Species of shrub endemic to Western Australia

Petrophile diversifolia is a species of flowering plant in the family Proteaceae and is endemic to southwestern Western Australia. It is a shrub with pinnate, sharply-pointed leaves, and oval heads of densely hairy, white or creamy-white flowers.

==Description==
Petrophile diversifolia is a shrub that typically grows to a height of 0.7–3 m and has hairy branchlets that become glabrous with age. Its young leaves are soft, hairy, fern-like and often reddish. Adult leaves are glabrous, pinnate, bipinnate or tripinnate, 30–110 mm long on a petiole 6–26 mm long, with mostly between thirty-five and fifty-five sharply-pointed pinnae. The flowers are arranged in oval heads about 20 mm long on a peduncle 10–20 mm long, with egg-shaped involucral bracts at the base. The flowers are 10–12 mm long, hairy, creamy-white or white. Flowering occurs from September to December and the fruit is a nut, fused with others in an oval to cylindrical head up to 30 mm long.

==Taxonomy==
Petrophile diversifolia was first formally described in 1810 by Robert Brown in the Transactions of the Linnean Society of London. The specific epithet (diversifolia) means "different-leaved", referring to the variably-shaped leaves.

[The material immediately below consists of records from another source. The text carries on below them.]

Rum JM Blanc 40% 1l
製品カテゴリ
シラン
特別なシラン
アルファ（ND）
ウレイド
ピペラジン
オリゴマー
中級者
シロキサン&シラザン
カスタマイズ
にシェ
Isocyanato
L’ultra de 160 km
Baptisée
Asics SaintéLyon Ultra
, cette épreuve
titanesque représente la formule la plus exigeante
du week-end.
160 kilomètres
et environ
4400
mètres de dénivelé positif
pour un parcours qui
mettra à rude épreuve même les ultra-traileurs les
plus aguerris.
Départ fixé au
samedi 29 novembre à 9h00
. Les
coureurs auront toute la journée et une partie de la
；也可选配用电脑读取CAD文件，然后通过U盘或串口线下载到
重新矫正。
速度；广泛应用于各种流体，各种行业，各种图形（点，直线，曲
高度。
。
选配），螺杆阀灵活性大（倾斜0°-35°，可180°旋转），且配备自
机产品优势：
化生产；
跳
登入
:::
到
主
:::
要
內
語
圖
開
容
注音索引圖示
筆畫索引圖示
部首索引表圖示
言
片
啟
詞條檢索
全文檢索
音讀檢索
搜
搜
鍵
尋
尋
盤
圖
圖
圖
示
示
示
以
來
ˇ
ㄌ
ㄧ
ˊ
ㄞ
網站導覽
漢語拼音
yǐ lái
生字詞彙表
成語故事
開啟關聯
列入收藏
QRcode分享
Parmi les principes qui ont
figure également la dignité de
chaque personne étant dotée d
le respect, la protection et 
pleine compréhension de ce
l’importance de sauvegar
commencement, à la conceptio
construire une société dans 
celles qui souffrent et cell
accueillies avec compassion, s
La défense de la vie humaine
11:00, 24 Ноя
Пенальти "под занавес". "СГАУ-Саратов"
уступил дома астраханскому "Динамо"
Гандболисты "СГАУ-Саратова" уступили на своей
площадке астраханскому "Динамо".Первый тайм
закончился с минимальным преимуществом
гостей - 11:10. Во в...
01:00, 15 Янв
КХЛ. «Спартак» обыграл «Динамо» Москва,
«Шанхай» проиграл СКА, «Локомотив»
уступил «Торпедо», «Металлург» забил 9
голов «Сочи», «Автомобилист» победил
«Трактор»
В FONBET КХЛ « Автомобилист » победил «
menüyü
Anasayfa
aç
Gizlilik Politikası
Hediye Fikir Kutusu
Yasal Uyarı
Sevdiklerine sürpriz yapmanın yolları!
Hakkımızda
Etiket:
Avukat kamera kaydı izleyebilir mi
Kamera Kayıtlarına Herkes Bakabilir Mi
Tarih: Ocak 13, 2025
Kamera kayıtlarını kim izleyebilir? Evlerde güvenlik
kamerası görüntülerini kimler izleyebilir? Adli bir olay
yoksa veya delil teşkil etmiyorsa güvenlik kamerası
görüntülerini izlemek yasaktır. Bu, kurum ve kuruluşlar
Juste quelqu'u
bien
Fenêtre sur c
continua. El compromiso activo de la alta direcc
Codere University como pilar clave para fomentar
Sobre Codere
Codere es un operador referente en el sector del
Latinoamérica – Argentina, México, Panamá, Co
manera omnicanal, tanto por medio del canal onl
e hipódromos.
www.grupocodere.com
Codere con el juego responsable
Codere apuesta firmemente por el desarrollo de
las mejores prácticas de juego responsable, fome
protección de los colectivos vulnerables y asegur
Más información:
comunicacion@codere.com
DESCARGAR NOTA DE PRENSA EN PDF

==Distribution and habitat==
This petrophile grows in sandy scrub, forest and shrubland between the Blackwood River and the Stirling Range as well as near Bremer Bay, in the Esperance Plains, Jarrah Forest, Swan Coastal Plain and Warren biogeographical regions of southwestern Western Australia.

==Conservation status==
Petrophile diversifolia is classified as "not threatened" by the Western Australian Government Department of Parks and Wildlife.